The first track to tone matters down is ‘Lucretia’ which is mid-paced and far less manic, almost a precursor to the future, although still with more intent than their future endeavors.

‘Tornado Of Souls’ musically follows the same path, slightly faster but not thrash also. Melodically its excellent, something Mustaine had mastered the art of and helped separate him from so many derivative second division outfits who could never aspire to this level.

‘Dawn Patrol’ is a short, bass heavy dirge that is an odd detour musically, but keeping in tune with Mustaine singing in a monotone delivery about the Earth’s environmental destruction.

‘Rust in Peace, Polaris’ begins the album as it started, with another well constructed thrash epic, with the guitar assault mixing well with Mustaine’s (then) trademark snarling vocals. The final few minutes end in a shredding climax of riffs and overall heaviness that are in all honesty the last time Megadeth sounded like a real thrash band.

In Summary

This was the album which finally sealed Megadeth’s reputation as a major metal band, delivering on the promise of the 80’s in a convincing way. The acclaim for the album was unanimous, with praise showered on it in a manner reserved for heavyweights like Iron Maiden, Judas Priest or even Metallica.

Sadly it was never built upon and by the time of 1992’s ‘Countdown To Extinction’ Megadeth had slowed things down and followed Metallica‘s direction into more mainstream metal, something they never recovered from. It turned out to be their biggest selling album, but it never once approached the rawness of ‘Rust In Peace’.

By 1994’s ‘Youthanasia’ it was over for good, with the thrash days extinct, replaced by a slickness that once seemed unfathomable.
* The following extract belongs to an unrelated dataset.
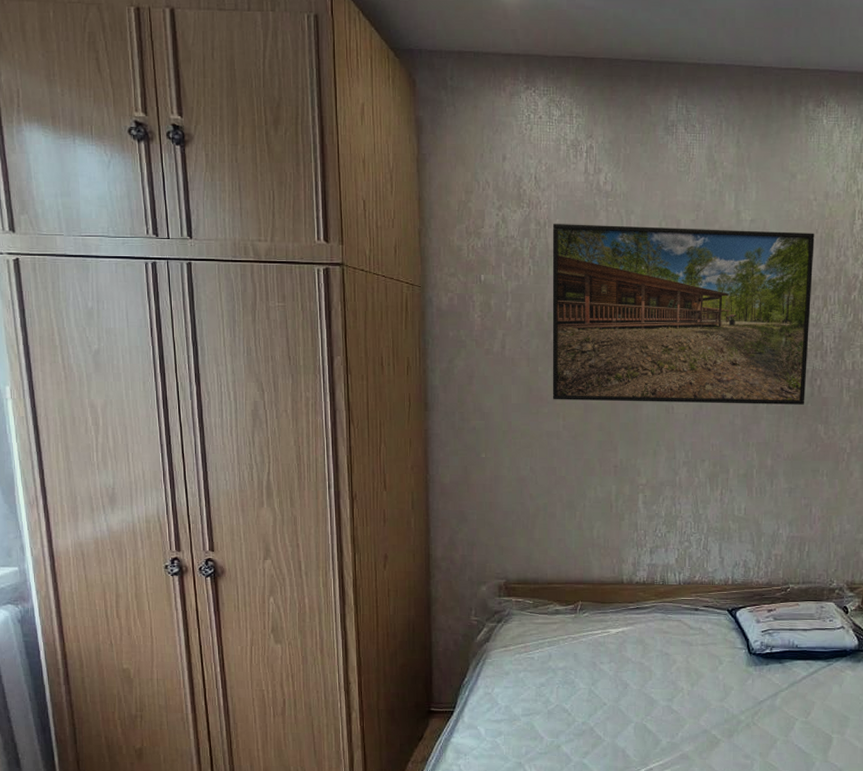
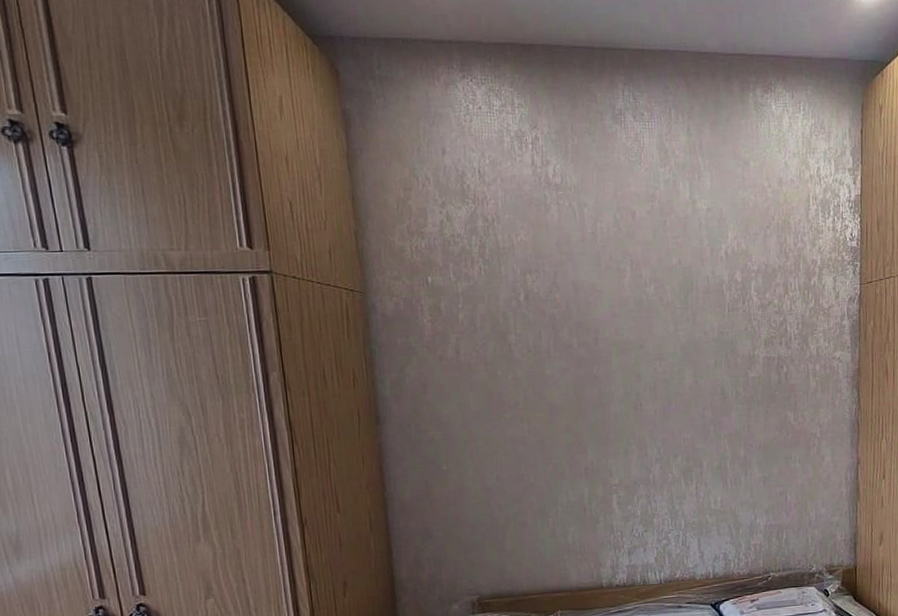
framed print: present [552,224,815,405] -> none [501,219,773,404]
It says something that people still expect Megadeth to produce another ‘Rust In Peace’ even now in their washed up state, instead the public are offered rubbish like ‘Super Collider’ time after time. Mustaine says those people are living in the past.
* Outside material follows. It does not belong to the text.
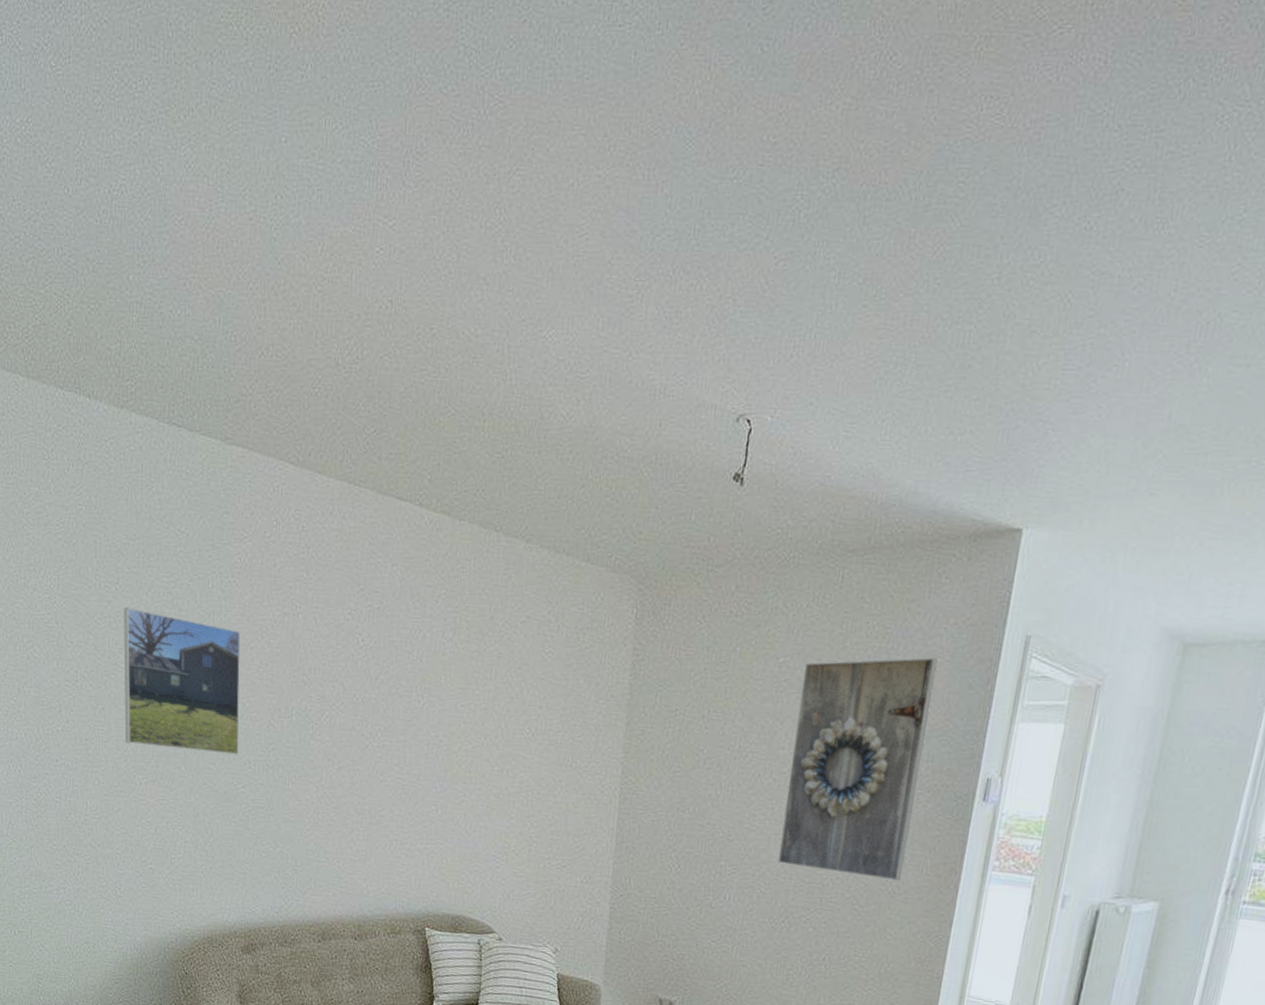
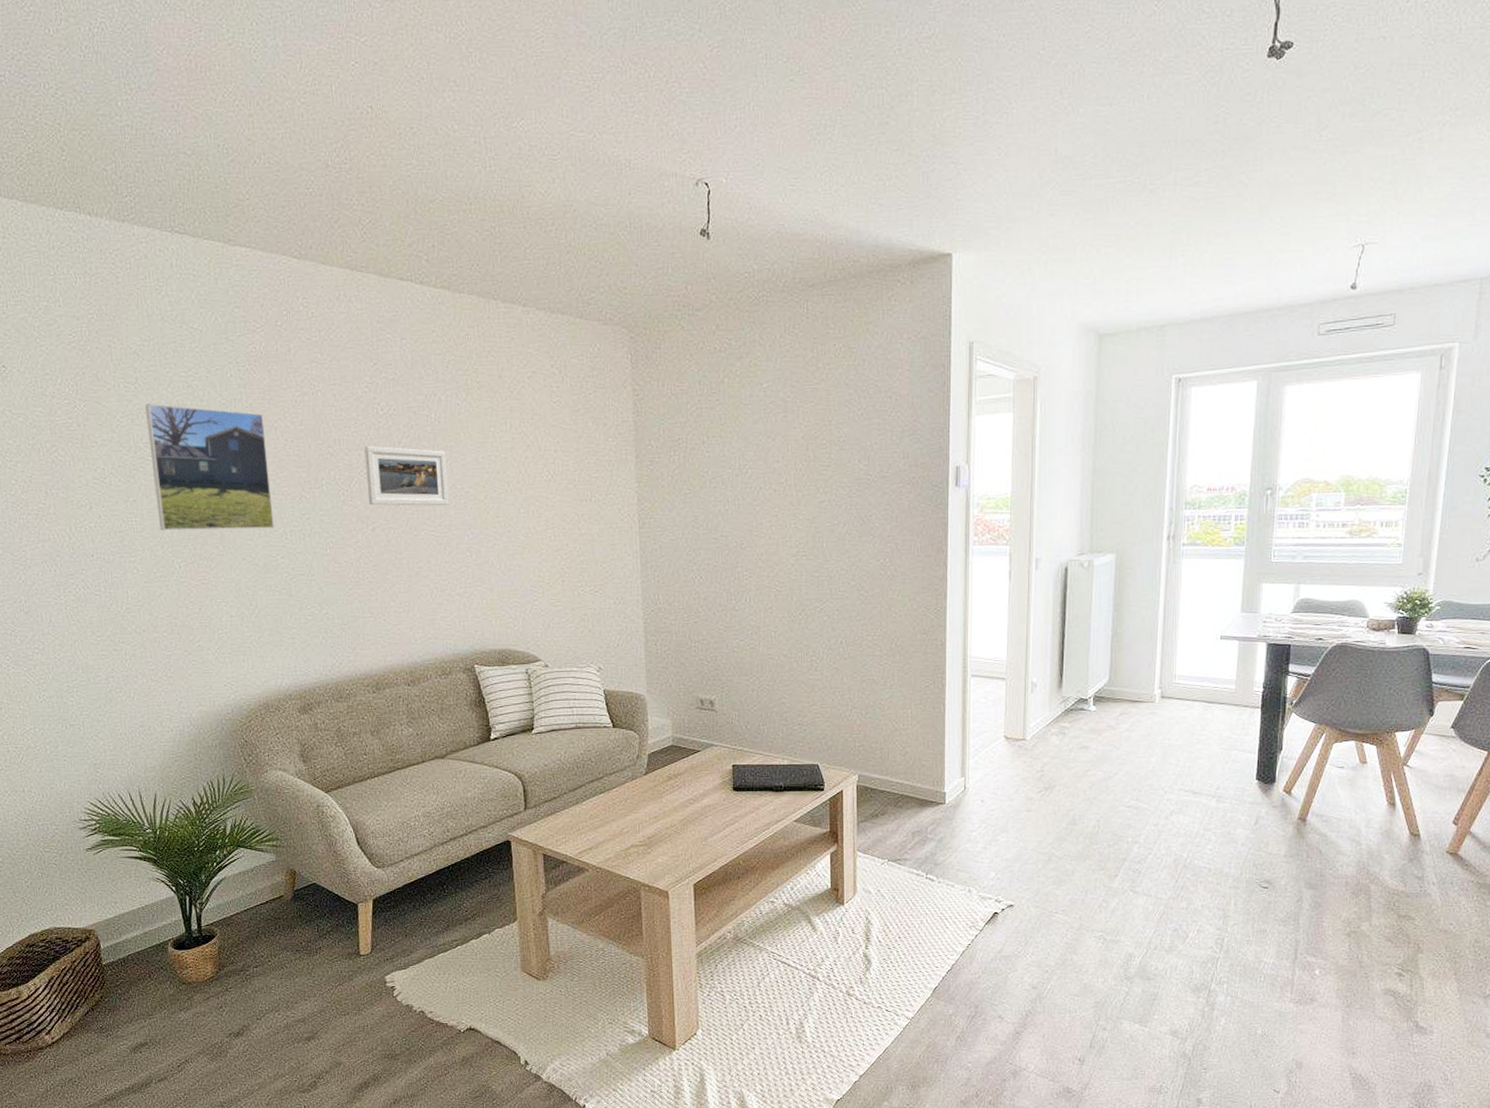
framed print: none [337,678,424,754] -> present [364,445,449,506]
My retort to that is Megadeth only made four albums that can be classified as thrash, the other ten being half baked melodic metal. He hardly made a vast thrash catalogue, yet that era is the one everyone remembers. And why wouldn’t they? ‘Rust In Peace’ is one of the greatest metal albums of all time and always will be. Something like that will always remain cause for longing for a better time in metal, one that’s certainly never to return.